I WOULD not want you to think I am accident-prone just because I write most weeks about the accident which has befallen me that week.
You probably have as many accidents happening to you in your day-to-day life, it is just that you do not have a newspaper column to tell people about them. Or perhaps you are ashamed of them. Or perhaps your need to earn money does not outweigh your sense of personal shame.
That is certainly what I tell myself, otherwise why would I ever get out of bed? Or, indeed, why would I be allowed out in public? A responsible government would have me locked away somewhere in the countryside, far from the nearest self-service checkout.
At least, that is what I did tell myself until last week, when an entirely preventable accident occurred, in my actual bedroom, while I was writing last week’s column. And just to be clear at this stage, this was not a “Donald Trump-style” bedroom accident.
Let me take you back first to a couple of days before Christmas, when I received an email from the lettings agent in charge of my flat.
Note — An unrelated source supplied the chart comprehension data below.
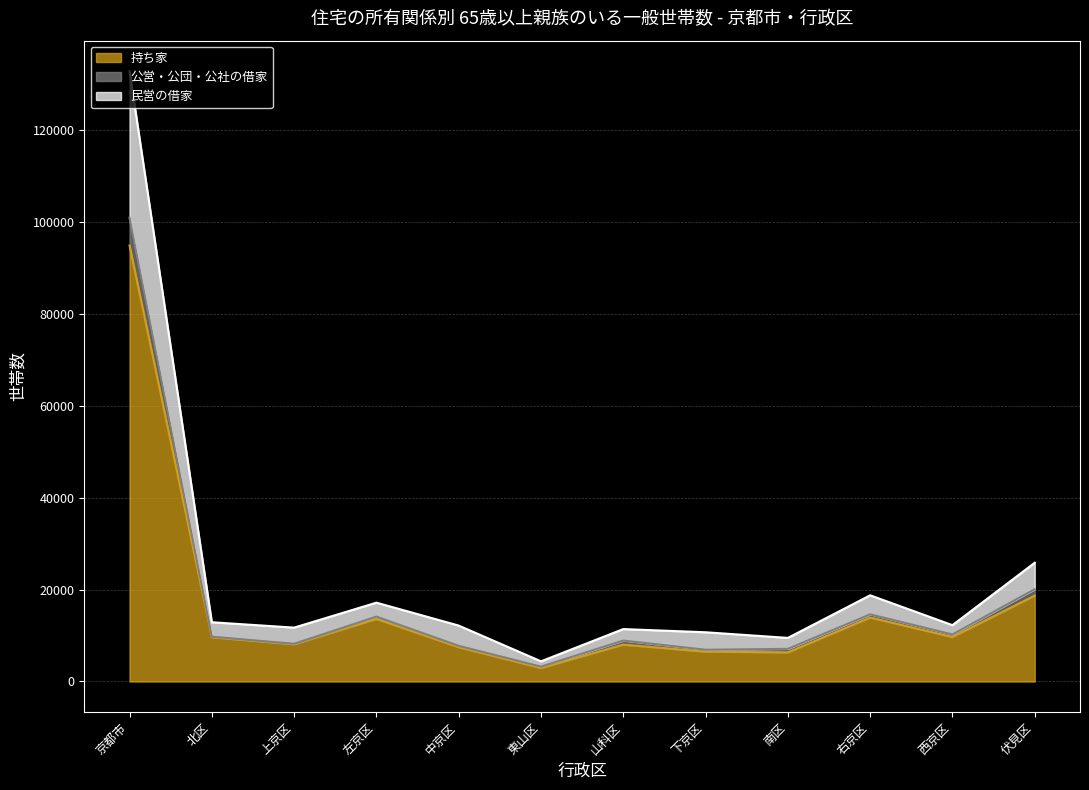

What position from the left is 右京区?

10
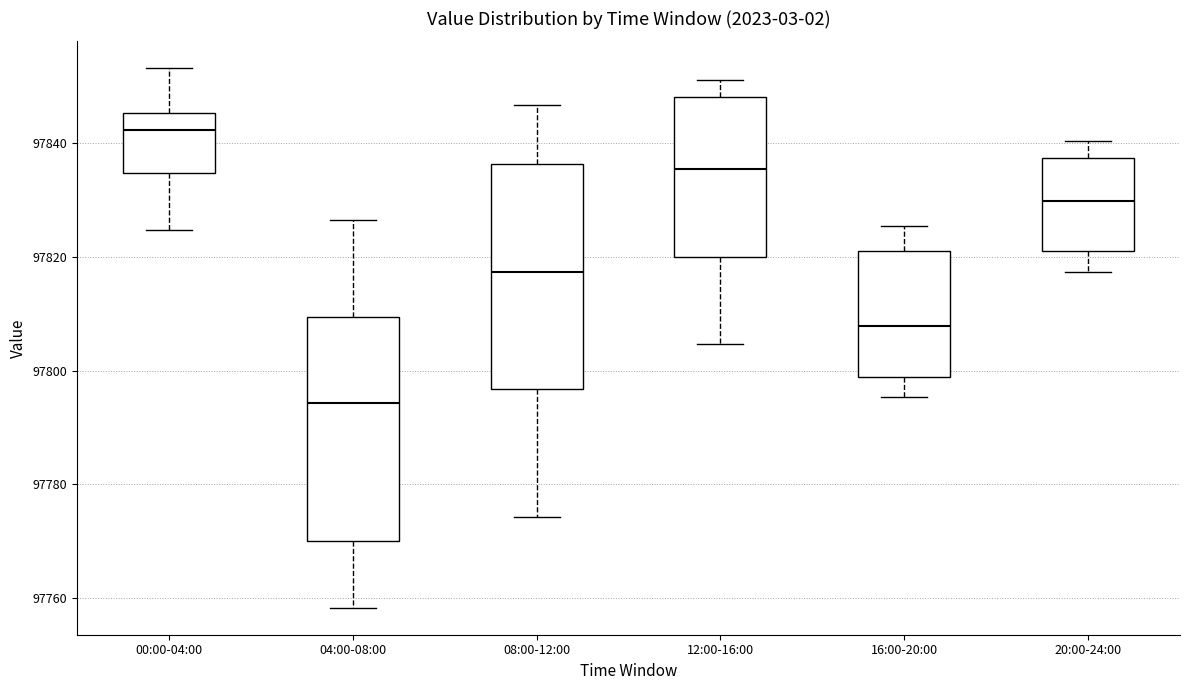

Which box has the highest median line?

00:00-04:00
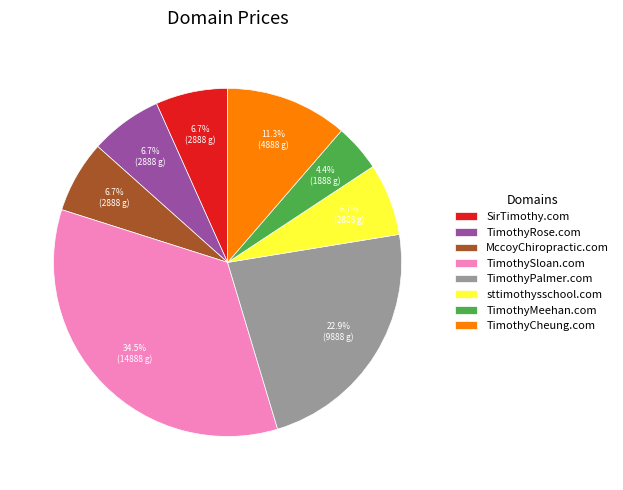

The TimothyPalmer.com slice represents 11% of the pie. True or false?

False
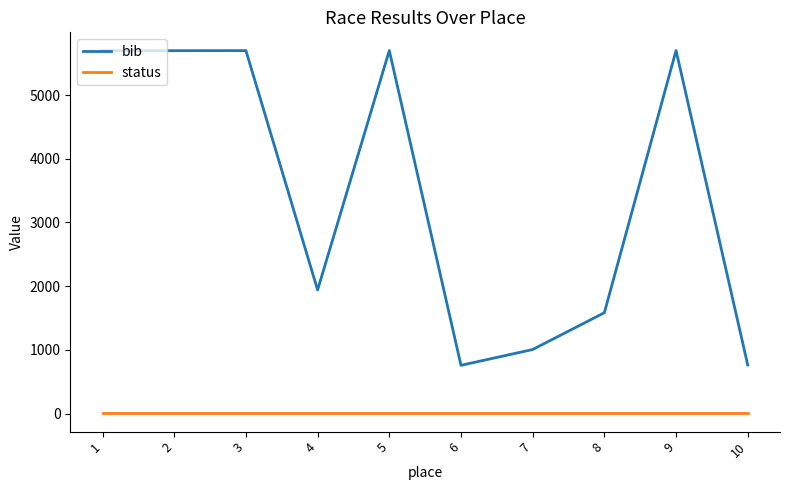

How many interior local peaks does the bib series have?

3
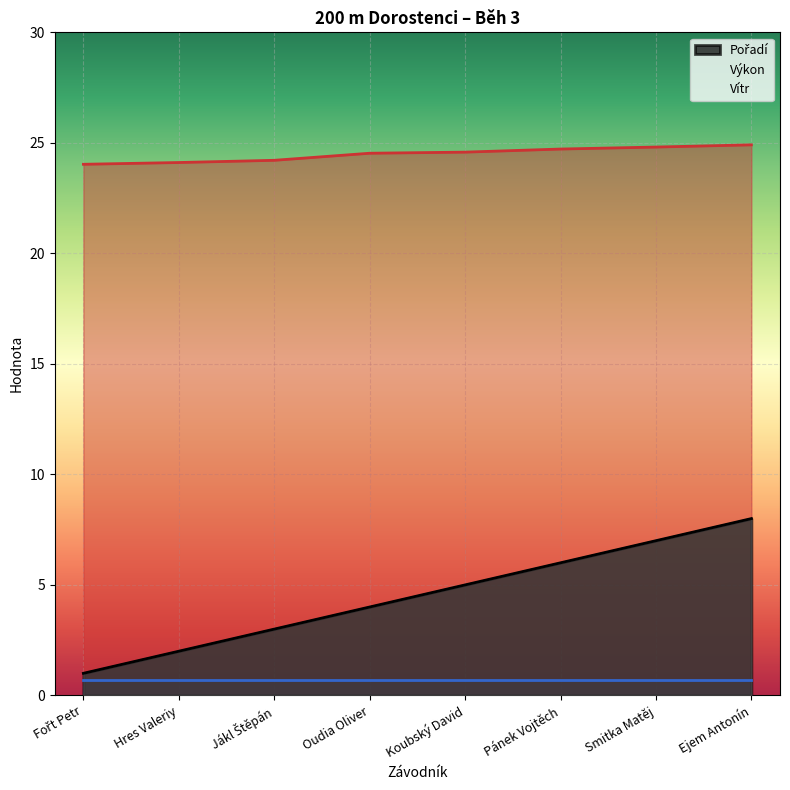

At which label is Výkon closest to 24?

Fořt Petr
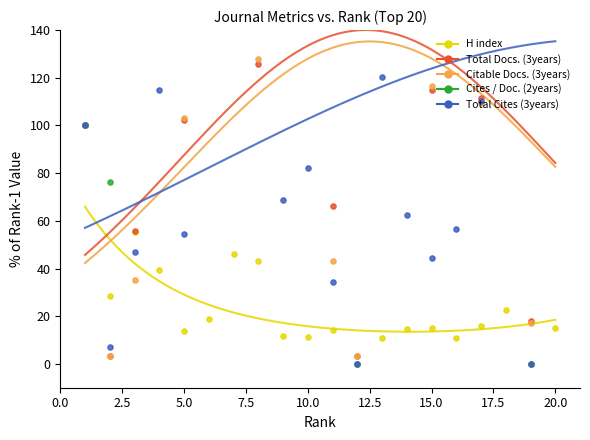

What is the total value across all series at 5.0?

543.9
The message informed me that some necessary maintenance would be undertaken on a particular date early in the new year and that the contractor concerned would need access to my flat, to which he had a key.
In an ideal world, readers, I would have made a note of that date in my diary. But this is not an ideal world. This is a world in which the purple ones in boxes of Roses have shrunk down so much that an alien would assume that Cadbury’s primary source of income is wrapping paper.
So, after the kerfuffle of Christmas and the New Year, the impending visit of a couple of workmen was the furthest thing from my mind. Face it, I only mentioned it two paragraphs ago and you had already forgotten they were coming.
It was the morning of the day I was due to submit last week’s column and I was writing it in bed – I live alone and work odd hours, I don’t have to justify myself to you – chuckling away at how clever I am. And, before I knew it, it was time to get myself ready for work.
I put a wash on, and prepared myself for my shower and it is probably best that we do not dwell upon this. I hung up my bathrobe in the bathroom, and then realised that I had not sent my column to the people who make it look nice on this page.
So I went back into my bedroom and sent the column over the internet. I did not put my bathrobe back on. As I said, I live alone, and it was a quick job, and it was not that cold.
That was when I heard the knock on the door. “Oh,” I thought, “that will be the workman from that email I haven’t thought about since before Christmas. This is suboptimal.”
I looked around for some clothes, but I had chucked everything that would have been easily to hand into the washing machine, and my suit was hanging up in my living room. And my bathrobe was hanging up in the bathroom.
I scrabbled about, but could not find trousers. A less panicked person might have called out to the workman to wait for a moment, but I had started down the wrong road and nothing was going to divert me.
“Fine”, I thought, “bathrobe it is”. It would not have been hugely dignified, but it would have been several leagues better than greeting a contractor as nature intended.
Did you remember the bit a while back where I said the contractor had his own key? You had probably forgotten. I had too, until I stepped into my hallway and heard the key in the lock.
I yelped and grabbed the mortice lock handle so it could not turn. I heard him say, “It won’t turn”, to his colleague – of course there were two of them – and I used his confusion to dive into the bathroom and close the door, just as my front door opened.
I emerged, clad in my bathrobe, as if it were the most natural thing in the world. “Oh, sorry,” I said, “I didn’t hear you. I was in the shower.” If the contractor noted the fact that the bath was bone dry, he did not say.